Performance Creating clustered index

Please start any new threads on our new site at https://forums.sqlteam.com. We've got lots of great SQL Server experts to answer whatever question you can come up with.

All Forums

Old Forums

CLOSED - General SQL Server

Performance Creating clustered index

Author

Topic

ACALVETT
Starting Member

34 Posts

Posted - 2005-09-29 : 07:16:36

Hi Guys,

I have a SQL 2000 sp3a server on Windows 2000 sp4. Running dual proc server with hyper threading enabled, 3gb memory attached to a HP EVA 5000 SAN.

One of the tables is 67gb and contains 140,000,000 rows. Recently someone dropped the clustered indexe so i`m trying to put it back (i've dropped the non clustered indexes as no point leaving them there whilst clustered builds).
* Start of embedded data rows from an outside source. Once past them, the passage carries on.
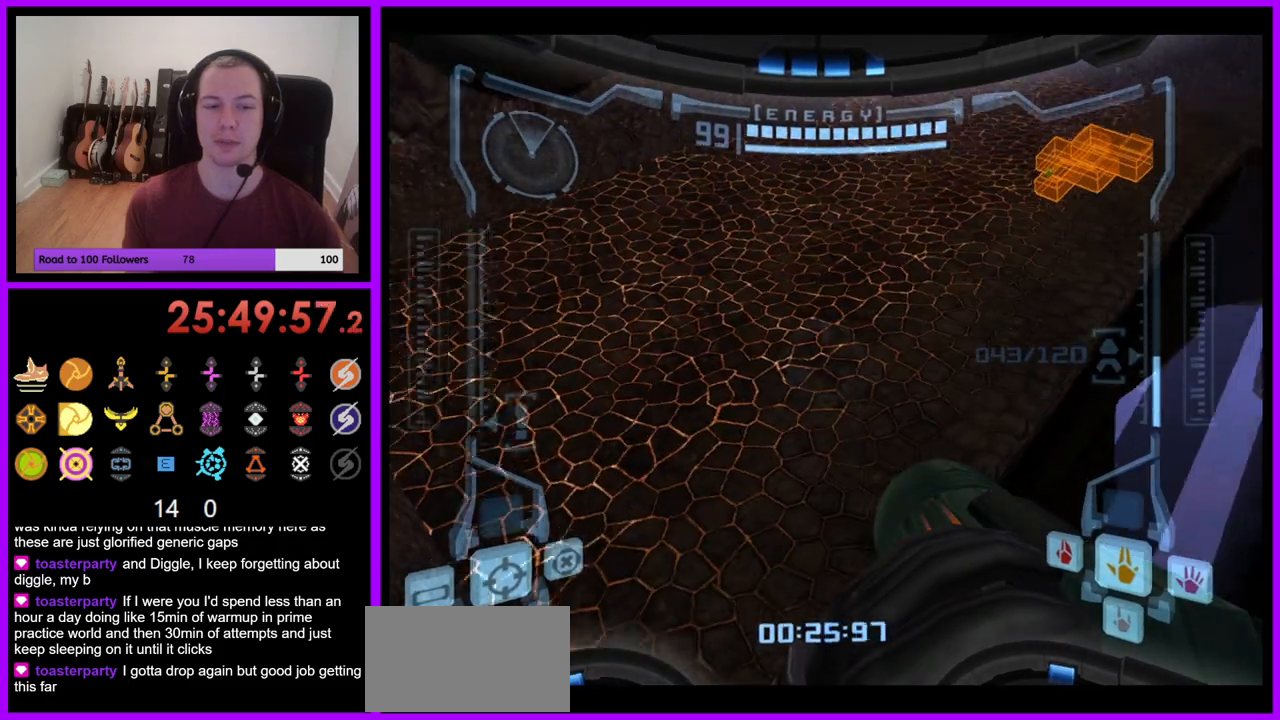
{"dt_ms": 500, "buttons": ["L1"], "left_stick": "down", "right_stick": "center", "events": [[400, "B", "down"], [400, "left_stick", "center"], [467, "B", "up"], [483, "left_stick", "down"], [500, "L1", "down"]]}
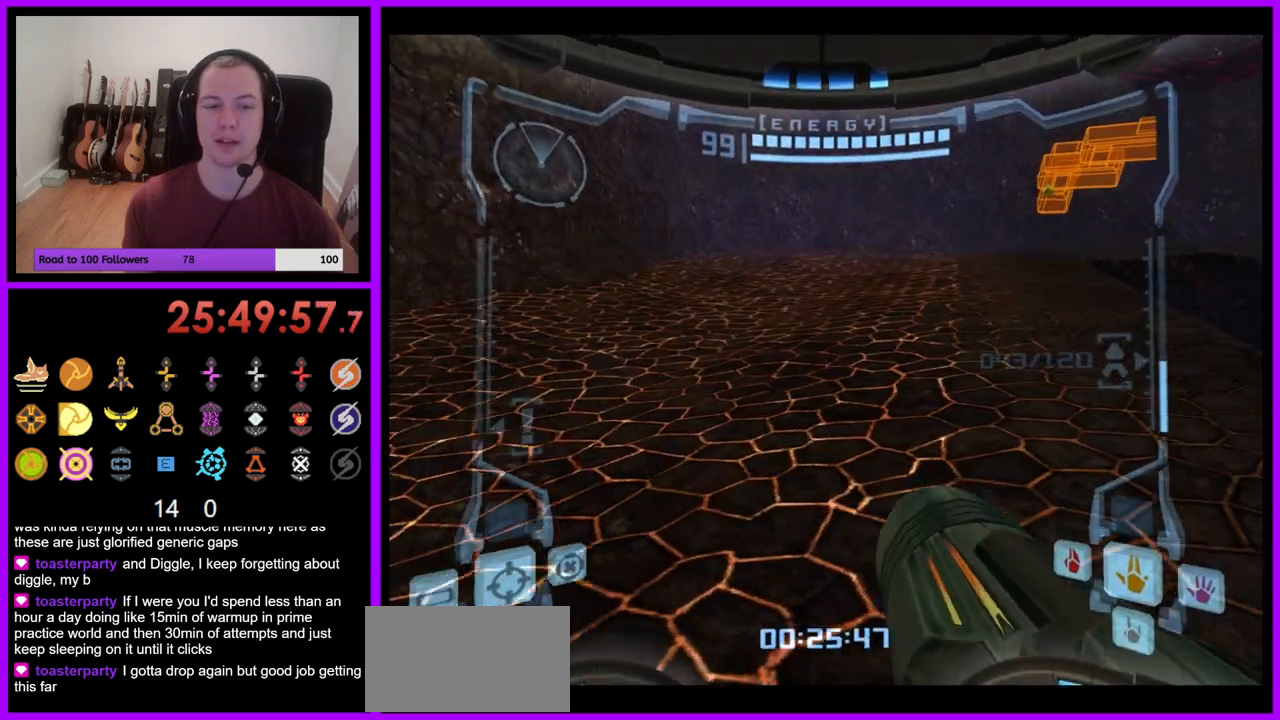
{"dt_ms": 500, "buttons": ["L1"], "left_stick": "left", "right_stick": "center", "events": [[83, "B", "down"], [83, "left_stick", "down-left"], [167, "B", "up"], [383, "left_stick", "left"]]}
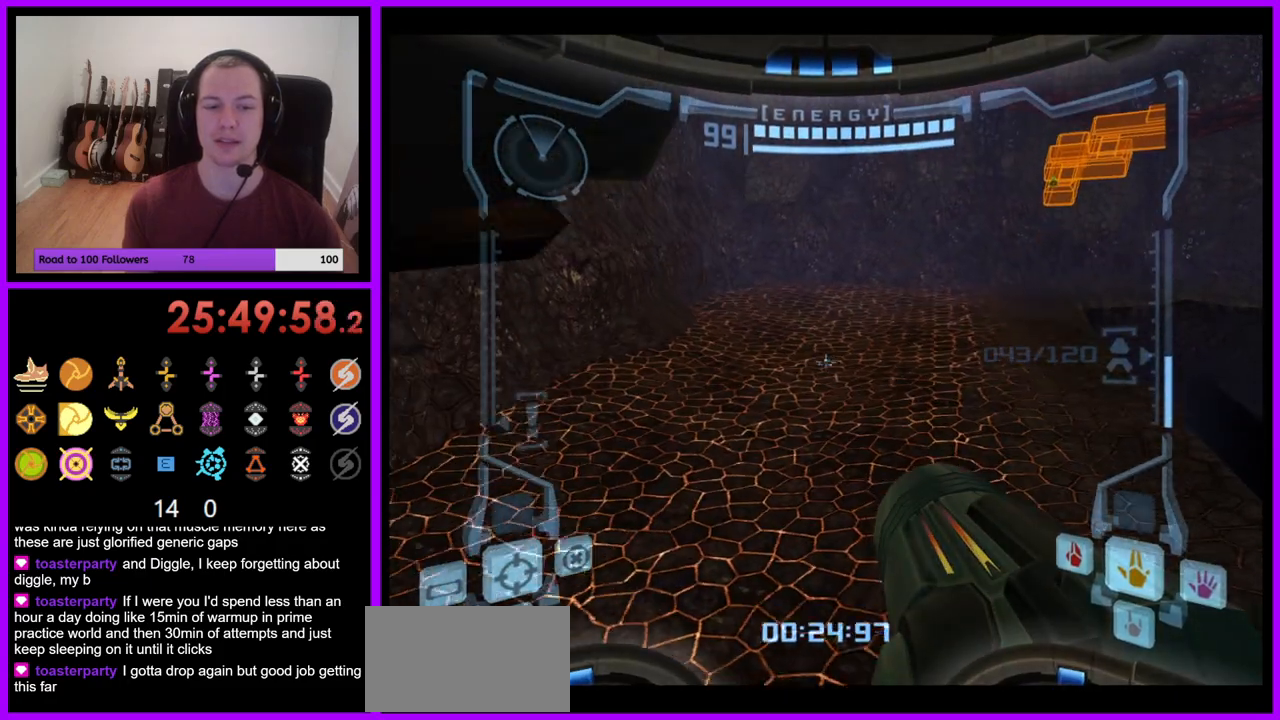
{"dt_ms": 500, "buttons": ["L1"], "left_stick": "up-left", "right_stick": "center", "events": [[183, "B", "down"], [350, "B", "up"], [350, "left_stick", "up-left"]]}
The problem i am having is the rebuild is taking forever!! It ran for 23 hours before someone rebooted the server (!). The database is currently recovering from the reboot but i need to work out what is causing the appalling performance so i can get the index rebuilt. There are no reported hardware problems.....

There are multiple file groups involved and i found i was getting an extent allocation rate of 1.5 extents a second and same for deallocation.

Any advice on how to trouble shoot this?

mmarovic
Aged Yak Warrior

518 Posts

Posted - 2005-09-29 : 08:00:47

Someone dropped the clustered index on 140 M rows table?!? How long did it take? Anyway 23 hours is not normal even for such amount of data. Make sure you have enough space so data files are not expanding during the process. Is clustered index on identity column?

Kristen
Test

22859 Posts

Posted - 2005-09-29 : 08:30:20

Has there been a public flogging yet? I'll be annoyed if I've missed it

BCP out the data (ORDER BY the proposed Clustered Index keys), empty the table, create the Clustered Index, and re-import with BCP using the ORDER hint?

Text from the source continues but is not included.